Islamist organizations universally argue for armed Palestinian resistance against Israel and tend to grumble when even the Palestinians themselves sit down at the negotiating table. So, the Islamists’ official ascendance in regional politics will certainly change the status quo with Israel. Again, we just don’t know how this will practically play out. The FJP includes a number of realists, and unlike the more strident rhetoric of most Salafis, they do not seem to be in any great rush to discontinue the check for $1.3 billion that the U.S. sends Egypt every year as part of the Camp David agreement.
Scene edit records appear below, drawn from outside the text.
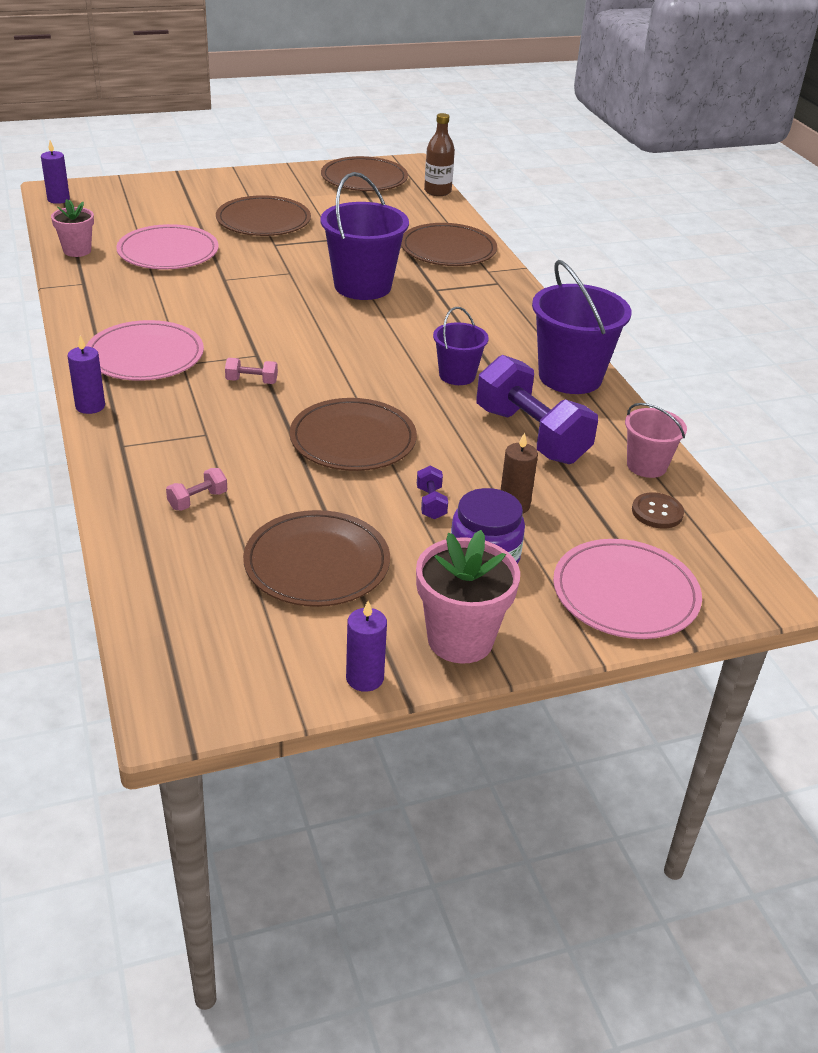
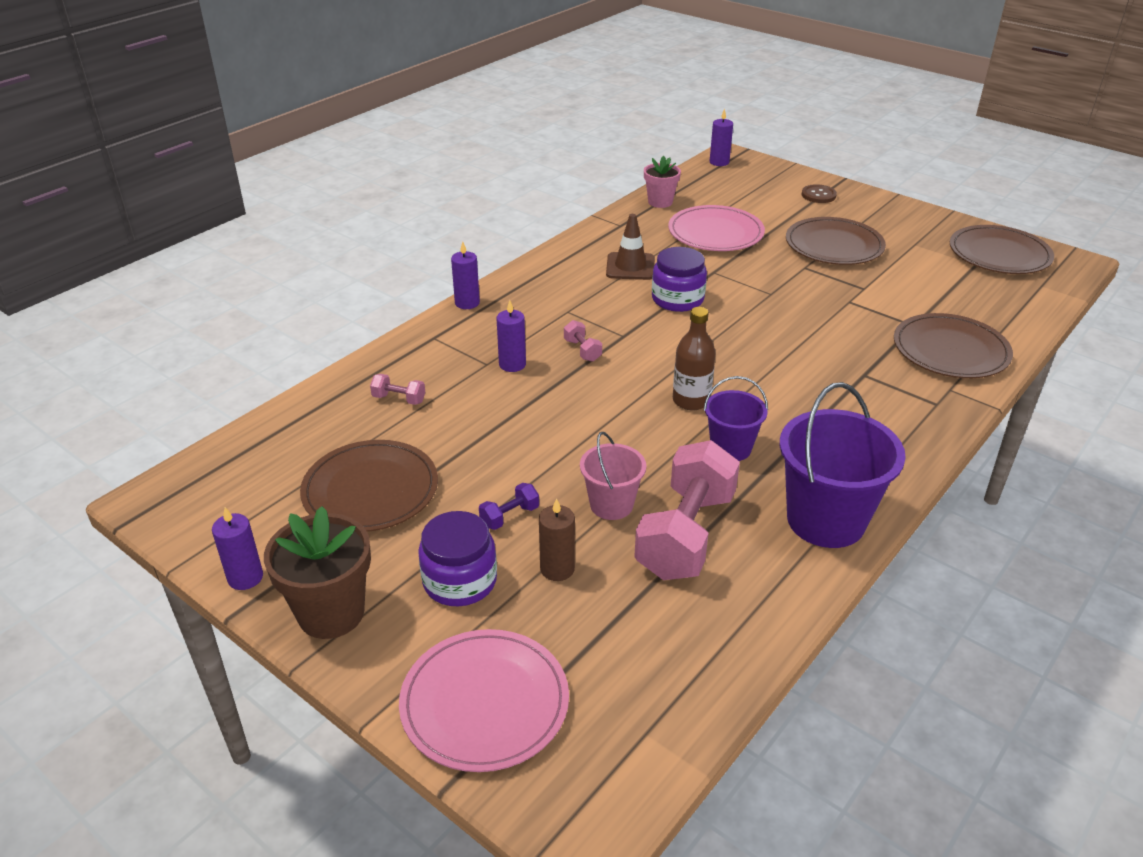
camera: 60 degrees right, 0 degrees up
pink plate [86,320,204,381] -> none
brown plate [290,398,417,471] -> none
purple bucket [321,172,409,300] -> none
pink flower pot [416,530,520,664] -> brown flower pot [264,506,371,639]
brown bottle [424,113,455,196] -> brown bottle moved to [673,307,716,410]
purple dumbbell [476,355,598,464] -> pink dumbbell [634,440,740,580]
pink bucket [625,403,687,478] -> pink bucket moved to [580,432,646,520]
brown button [632,492,684,529] -> brown button moved to [802,184,837,203]
none -> purple candle [497,300,526,372]
none -> brown traffic cone [606,214,655,280]
none -> purple jar [652,247,707,312]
But we should not use this tempered realism to underestimate or whitewash the extent to which all Islamist organizations, including the Muslim Brotherhood and their regional offshoots, are disinterested in pursuing peace between Israel and the Palestinians. Regardless of where one stands on the Israeli-Palestinian conflict, I find it quite impossible to see this as anything but dangerous.
Here in the West, we’ve been confronted lately with the weaknesses of democracy — the polarization, social disaffection, and legislative gridlock. Do you think the protesters in these Arab countries recognize democracy’s weaknesses as well as its strengths?
The concept that democracy won’t solve every problem is more of a problem for the Western media than it is for the populations directly affected by the Arab Spring. The focus of the media here in the U.S. has been on elections, elections, elections … But what are we missing as a result? Many people in Egypt, for example, more clearly understand elections as a means to an end, rather than the end itself. Almost every political party there includes a strong message of social justice and economic equality in its platform. Ideas such as “reform” and “renewal” have run throughout the Tunisian and Egyptian election seasons, evidence that people see the elections as the beginning of something new.
This is also key to understanding the success of Islamist parties, such as that of the Muslim Brotherhood. Secular ideologies and regimes have ruled most of the region for decades, and people have suffered from brutal authoritarianism, from widening economic disparity, and from crippling corruption. Islamists in Tunisia and Egypt have been brilliant in speaking precisely to these grievances, and it seems that many voters have seen them as the most likely to bring solutions, a 180-degree turn from the past. Liberal parties, most of which are led by socio-economic elites, have simply done a terrible job of convincing average people of the same. The real tragedy here is that as those same voters may have willingly exchanged one form of authoritarianism — corrupt military dictatorship — for another, in the shape of Islamist-dominated states in which women are relegated to the sidelines, free speech and free thought are restricted, and religious minorities are officially downgraded to second-class status or simply squeezed out altogether.
What do you think American Christians should keep an eye on the most? Are there particular things that should be at the top of our prayer lists when we think about the developments in the Middle East and Northern Africa?
Pray that Christians in the Middle East find the ways, means, and courage to stay, and that other countries swing their doors wide open if it comes to the point that staying is no longer an option. Iraqi Christians have fled the violence in their country literally by the hundreds of thousands over the last few years — many of them took refuge in Syria, which is now on the brink of a devastating civil war. Let’s pray that other believers in the region are not forced into similar, unbearable scenarios.
We should also pray beyond just our fellow brothers and sisters in Christ, of course. In this respect we should pray earnestly that Muslim, Christian, and other citizens of Egypt, Tunisia, Libya, Syria, and beyond, will come to more clearly see that following the path of the Islamists will not bring them economic prosperity, social justice, and political freedom. In my opinion, it will almost certainly lead them to greater subjugation, isolation, and misery.